Your assignment
Without the images, repeat every line of the listing exactly.

Exercise input
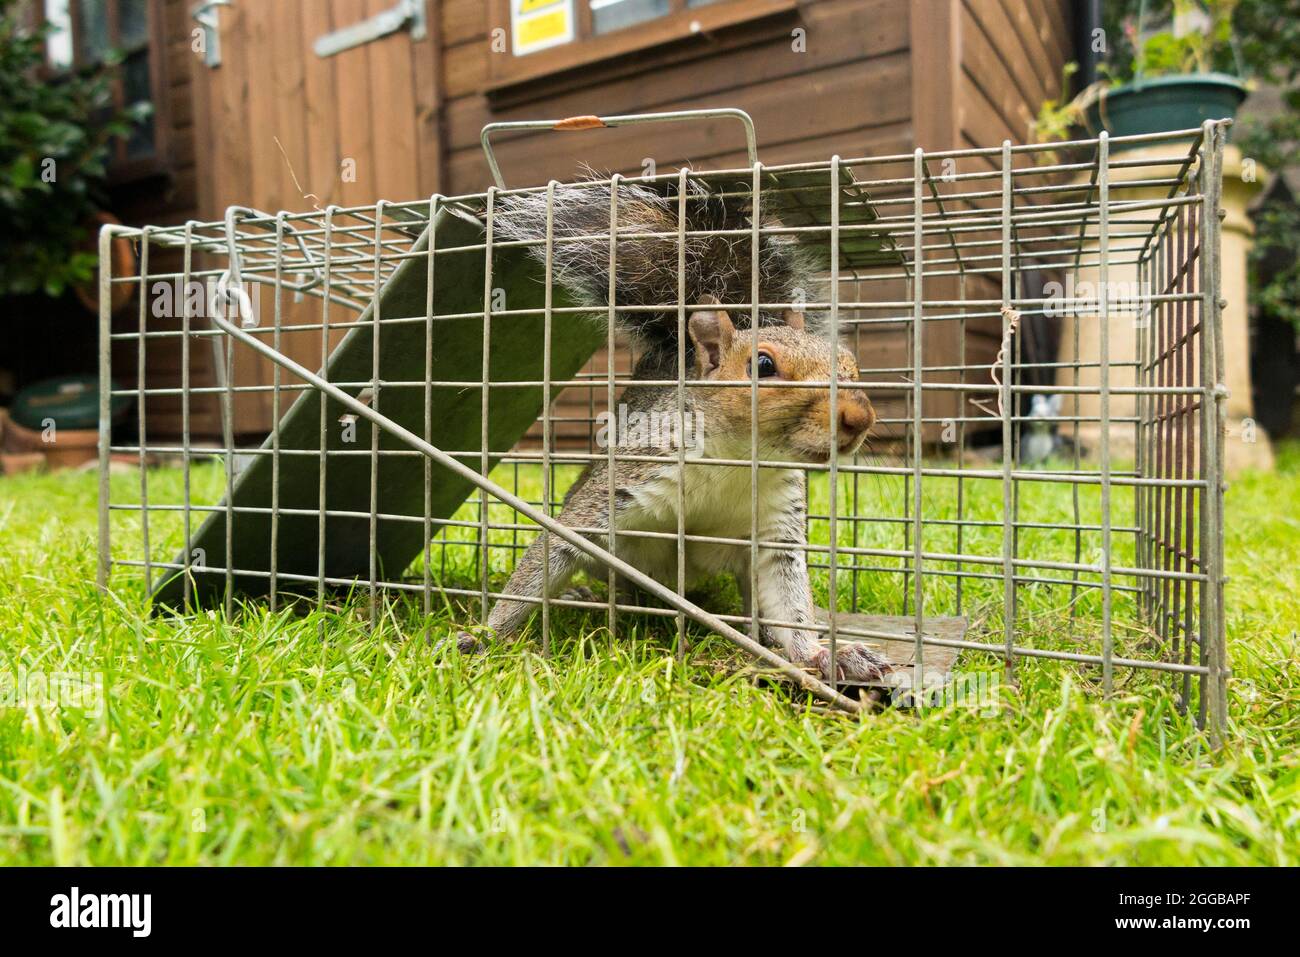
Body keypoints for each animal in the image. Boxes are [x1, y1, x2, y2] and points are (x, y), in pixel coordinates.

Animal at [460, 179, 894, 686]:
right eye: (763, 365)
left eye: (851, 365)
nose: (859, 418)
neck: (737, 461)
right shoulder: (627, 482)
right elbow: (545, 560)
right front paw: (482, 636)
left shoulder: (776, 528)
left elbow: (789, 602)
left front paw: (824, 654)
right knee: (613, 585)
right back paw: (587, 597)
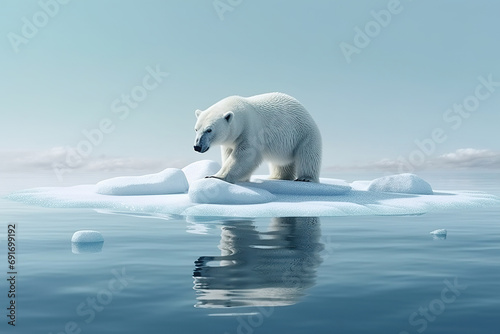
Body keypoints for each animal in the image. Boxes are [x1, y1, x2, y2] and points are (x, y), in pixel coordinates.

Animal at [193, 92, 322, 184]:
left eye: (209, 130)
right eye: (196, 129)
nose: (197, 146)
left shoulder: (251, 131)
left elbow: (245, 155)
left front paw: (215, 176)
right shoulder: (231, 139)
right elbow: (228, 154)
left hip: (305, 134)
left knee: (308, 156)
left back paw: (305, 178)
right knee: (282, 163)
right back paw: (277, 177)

Answer below
Body keypoints for each animal in the image. Boxes are [x1, y1, x2, y2] and points are (x, y), in pixel coordinates.

Animal at [460, 179, 894, 686]:
right eye: (763, 365)
left eye: (851, 365)
nose: (859, 418)
neck: (737, 461)
right shoulder: (627, 482)
right elbow: (545, 560)
right front paw: (482, 636)
left shoulder: (776, 528)
left elbow: (789, 602)
left front paw: (824, 654)
right knee: (613, 585)
right back paw: (587, 597)
Body keypoints for each animal in the image. Boxes are [x1, y1, x2, y2] and points are (x, y), in pixel coordinates.

Animal at [193, 92, 322, 184]:
left eye: (209, 130)
right eye: (196, 129)
nose: (197, 146)
left shoulder: (251, 131)
left elbow: (245, 155)
left front paw: (215, 176)
right shoulder: (231, 139)
right elbow: (228, 154)
left hip: (305, 134)
left knee: (308, 156)
left back paw: (305, 178)
right knee: (282, 163)
right back paw: (277, 177)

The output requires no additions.